Task item:
If a line of the records contains the word "ngươi", list it.

Exercise materials:

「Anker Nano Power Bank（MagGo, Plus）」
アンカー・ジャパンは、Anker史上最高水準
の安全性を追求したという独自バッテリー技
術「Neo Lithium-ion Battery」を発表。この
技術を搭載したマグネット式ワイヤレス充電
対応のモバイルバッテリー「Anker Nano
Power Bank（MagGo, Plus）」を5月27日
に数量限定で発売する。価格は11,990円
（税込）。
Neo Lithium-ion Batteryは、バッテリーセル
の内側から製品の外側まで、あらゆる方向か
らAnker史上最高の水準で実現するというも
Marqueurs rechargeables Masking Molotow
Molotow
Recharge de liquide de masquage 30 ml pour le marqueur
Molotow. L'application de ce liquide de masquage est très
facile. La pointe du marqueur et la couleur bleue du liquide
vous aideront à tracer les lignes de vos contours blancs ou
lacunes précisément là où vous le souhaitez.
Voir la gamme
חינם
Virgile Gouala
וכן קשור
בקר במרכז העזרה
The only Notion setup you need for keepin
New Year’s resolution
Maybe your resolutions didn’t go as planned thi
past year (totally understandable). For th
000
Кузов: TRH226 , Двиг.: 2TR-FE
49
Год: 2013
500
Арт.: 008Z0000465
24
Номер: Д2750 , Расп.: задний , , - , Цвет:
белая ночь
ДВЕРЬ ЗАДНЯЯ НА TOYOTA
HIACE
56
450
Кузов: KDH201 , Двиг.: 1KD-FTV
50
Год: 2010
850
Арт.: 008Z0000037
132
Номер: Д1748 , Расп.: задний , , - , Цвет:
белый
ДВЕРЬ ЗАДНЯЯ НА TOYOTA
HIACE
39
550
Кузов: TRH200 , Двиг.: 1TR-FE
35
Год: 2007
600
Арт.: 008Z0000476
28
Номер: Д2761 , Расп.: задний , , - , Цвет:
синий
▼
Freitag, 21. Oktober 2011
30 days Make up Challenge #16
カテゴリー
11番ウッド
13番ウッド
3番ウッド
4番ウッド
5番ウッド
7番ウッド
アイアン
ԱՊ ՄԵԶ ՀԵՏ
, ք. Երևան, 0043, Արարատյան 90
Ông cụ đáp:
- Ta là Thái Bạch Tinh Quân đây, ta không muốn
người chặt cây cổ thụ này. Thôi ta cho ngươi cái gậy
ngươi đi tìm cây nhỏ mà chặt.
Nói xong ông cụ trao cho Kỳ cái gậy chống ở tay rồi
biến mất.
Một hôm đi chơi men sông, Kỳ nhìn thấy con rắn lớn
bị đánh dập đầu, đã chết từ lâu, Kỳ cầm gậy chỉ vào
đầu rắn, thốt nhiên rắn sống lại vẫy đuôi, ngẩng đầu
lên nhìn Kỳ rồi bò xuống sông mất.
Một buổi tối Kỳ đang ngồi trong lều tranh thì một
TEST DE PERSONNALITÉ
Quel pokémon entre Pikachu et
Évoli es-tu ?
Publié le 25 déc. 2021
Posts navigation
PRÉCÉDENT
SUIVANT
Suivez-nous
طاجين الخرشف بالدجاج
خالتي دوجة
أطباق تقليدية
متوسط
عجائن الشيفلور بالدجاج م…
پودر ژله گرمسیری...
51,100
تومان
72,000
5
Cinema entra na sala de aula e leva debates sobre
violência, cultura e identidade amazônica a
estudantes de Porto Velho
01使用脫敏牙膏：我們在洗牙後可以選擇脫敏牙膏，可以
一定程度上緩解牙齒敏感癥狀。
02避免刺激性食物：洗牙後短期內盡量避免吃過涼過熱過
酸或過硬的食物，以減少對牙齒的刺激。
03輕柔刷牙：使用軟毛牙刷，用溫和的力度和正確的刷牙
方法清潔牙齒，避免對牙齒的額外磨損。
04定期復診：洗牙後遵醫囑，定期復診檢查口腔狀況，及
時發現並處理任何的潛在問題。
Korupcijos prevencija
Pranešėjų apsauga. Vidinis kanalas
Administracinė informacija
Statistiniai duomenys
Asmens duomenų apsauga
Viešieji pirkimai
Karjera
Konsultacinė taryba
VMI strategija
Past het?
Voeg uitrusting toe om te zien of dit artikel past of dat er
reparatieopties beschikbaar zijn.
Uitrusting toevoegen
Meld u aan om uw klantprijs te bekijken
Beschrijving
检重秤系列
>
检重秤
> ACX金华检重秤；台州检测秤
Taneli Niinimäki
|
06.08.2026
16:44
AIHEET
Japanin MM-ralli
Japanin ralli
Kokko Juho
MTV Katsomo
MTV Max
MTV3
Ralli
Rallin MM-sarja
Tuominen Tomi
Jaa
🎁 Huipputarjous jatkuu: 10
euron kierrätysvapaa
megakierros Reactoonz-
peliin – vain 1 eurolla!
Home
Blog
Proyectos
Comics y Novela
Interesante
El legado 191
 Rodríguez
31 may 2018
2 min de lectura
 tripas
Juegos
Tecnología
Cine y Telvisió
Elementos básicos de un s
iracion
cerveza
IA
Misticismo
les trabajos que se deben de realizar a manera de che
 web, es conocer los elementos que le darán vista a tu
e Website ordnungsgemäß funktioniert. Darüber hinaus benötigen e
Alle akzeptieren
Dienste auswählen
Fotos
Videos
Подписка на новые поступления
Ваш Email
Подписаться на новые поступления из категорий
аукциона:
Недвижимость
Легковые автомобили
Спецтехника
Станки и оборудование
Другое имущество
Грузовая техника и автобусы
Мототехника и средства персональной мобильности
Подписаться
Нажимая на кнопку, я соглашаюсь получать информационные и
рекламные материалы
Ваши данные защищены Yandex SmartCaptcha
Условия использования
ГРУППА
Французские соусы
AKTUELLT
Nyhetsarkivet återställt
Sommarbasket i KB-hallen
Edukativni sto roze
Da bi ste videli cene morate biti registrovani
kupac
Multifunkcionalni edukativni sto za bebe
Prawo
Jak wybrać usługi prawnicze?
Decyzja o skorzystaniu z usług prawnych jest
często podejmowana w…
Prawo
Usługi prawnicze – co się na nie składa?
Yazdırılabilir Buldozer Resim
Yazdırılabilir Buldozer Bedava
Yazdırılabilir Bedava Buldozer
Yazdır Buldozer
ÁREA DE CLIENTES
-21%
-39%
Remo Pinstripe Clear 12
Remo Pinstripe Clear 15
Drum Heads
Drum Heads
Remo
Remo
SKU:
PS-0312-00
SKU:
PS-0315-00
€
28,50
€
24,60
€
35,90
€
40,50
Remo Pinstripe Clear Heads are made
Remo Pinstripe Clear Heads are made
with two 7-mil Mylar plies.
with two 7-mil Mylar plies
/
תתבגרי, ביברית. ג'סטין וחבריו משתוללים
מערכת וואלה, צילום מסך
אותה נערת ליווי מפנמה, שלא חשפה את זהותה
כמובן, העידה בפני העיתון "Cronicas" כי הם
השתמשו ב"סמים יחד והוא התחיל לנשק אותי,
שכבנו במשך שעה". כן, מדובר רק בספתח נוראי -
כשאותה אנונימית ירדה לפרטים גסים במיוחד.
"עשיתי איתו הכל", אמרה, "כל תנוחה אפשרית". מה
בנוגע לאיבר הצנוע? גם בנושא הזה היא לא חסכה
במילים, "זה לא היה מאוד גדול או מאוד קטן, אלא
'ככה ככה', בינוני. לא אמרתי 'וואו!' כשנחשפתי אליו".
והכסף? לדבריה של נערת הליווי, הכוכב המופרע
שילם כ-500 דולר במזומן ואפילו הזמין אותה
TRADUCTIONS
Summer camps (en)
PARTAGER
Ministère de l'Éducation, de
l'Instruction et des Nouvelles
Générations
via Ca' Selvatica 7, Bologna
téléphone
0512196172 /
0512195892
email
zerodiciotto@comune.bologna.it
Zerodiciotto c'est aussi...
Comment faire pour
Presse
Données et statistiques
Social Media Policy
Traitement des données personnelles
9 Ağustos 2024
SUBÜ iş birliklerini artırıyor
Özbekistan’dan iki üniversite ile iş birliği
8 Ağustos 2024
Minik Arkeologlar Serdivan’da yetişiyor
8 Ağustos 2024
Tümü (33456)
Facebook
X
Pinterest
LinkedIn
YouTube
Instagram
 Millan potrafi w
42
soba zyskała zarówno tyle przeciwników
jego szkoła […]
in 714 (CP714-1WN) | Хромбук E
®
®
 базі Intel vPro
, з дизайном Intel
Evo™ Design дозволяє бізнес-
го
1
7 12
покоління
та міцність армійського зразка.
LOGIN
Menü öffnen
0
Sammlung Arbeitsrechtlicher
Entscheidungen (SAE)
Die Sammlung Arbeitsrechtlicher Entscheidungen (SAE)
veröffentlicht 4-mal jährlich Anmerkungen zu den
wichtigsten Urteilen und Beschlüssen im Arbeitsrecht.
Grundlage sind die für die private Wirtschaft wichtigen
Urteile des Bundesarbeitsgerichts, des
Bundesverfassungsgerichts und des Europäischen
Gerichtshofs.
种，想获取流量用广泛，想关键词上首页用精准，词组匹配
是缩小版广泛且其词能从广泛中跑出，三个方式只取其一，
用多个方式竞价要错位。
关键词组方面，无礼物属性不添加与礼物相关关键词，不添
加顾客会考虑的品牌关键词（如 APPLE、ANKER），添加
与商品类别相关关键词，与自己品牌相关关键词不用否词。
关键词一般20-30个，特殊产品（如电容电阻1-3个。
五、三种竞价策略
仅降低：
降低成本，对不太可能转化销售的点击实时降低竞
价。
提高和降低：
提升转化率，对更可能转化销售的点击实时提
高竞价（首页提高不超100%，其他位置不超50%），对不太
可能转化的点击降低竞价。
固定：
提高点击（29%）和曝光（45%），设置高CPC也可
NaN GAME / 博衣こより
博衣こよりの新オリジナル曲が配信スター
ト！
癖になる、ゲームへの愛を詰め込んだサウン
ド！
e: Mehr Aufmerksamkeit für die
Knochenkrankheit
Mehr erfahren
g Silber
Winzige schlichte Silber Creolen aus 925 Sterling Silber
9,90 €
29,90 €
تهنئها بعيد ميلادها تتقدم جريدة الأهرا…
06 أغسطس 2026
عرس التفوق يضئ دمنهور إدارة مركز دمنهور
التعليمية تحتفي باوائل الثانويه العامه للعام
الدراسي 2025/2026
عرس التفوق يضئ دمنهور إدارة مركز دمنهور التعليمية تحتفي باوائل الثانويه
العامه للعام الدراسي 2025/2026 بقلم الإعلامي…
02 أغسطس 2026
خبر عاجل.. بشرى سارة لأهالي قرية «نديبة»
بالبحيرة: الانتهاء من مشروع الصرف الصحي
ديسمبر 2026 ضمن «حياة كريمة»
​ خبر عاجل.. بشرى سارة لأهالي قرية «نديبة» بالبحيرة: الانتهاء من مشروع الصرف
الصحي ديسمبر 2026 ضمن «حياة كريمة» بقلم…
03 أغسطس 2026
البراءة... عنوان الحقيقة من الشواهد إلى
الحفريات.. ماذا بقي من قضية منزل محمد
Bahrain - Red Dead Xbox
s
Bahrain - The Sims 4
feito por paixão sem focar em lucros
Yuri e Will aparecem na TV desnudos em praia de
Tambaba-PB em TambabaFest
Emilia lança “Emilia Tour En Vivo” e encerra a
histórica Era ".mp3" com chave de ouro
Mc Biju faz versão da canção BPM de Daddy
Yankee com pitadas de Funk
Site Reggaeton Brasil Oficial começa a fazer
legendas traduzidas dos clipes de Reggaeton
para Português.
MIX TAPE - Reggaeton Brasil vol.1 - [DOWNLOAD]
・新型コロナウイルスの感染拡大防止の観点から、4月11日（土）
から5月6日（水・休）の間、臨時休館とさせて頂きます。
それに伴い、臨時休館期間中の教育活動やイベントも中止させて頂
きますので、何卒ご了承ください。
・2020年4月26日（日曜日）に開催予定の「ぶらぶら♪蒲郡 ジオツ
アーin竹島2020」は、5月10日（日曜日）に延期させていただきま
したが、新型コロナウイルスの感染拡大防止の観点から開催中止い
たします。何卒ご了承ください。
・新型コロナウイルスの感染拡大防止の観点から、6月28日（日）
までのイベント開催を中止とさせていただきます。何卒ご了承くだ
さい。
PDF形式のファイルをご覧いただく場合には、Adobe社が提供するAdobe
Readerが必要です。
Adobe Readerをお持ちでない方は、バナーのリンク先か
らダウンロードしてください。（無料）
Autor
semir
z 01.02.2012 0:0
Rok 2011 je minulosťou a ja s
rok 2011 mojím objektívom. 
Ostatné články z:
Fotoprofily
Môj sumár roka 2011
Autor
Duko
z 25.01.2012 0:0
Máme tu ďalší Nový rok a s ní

Output for this exercise:
người chặt cây cổ thụ này. Thôi ta cho ngươi cái gậy
ngươi đi tìm cây nhỏ mà chặt.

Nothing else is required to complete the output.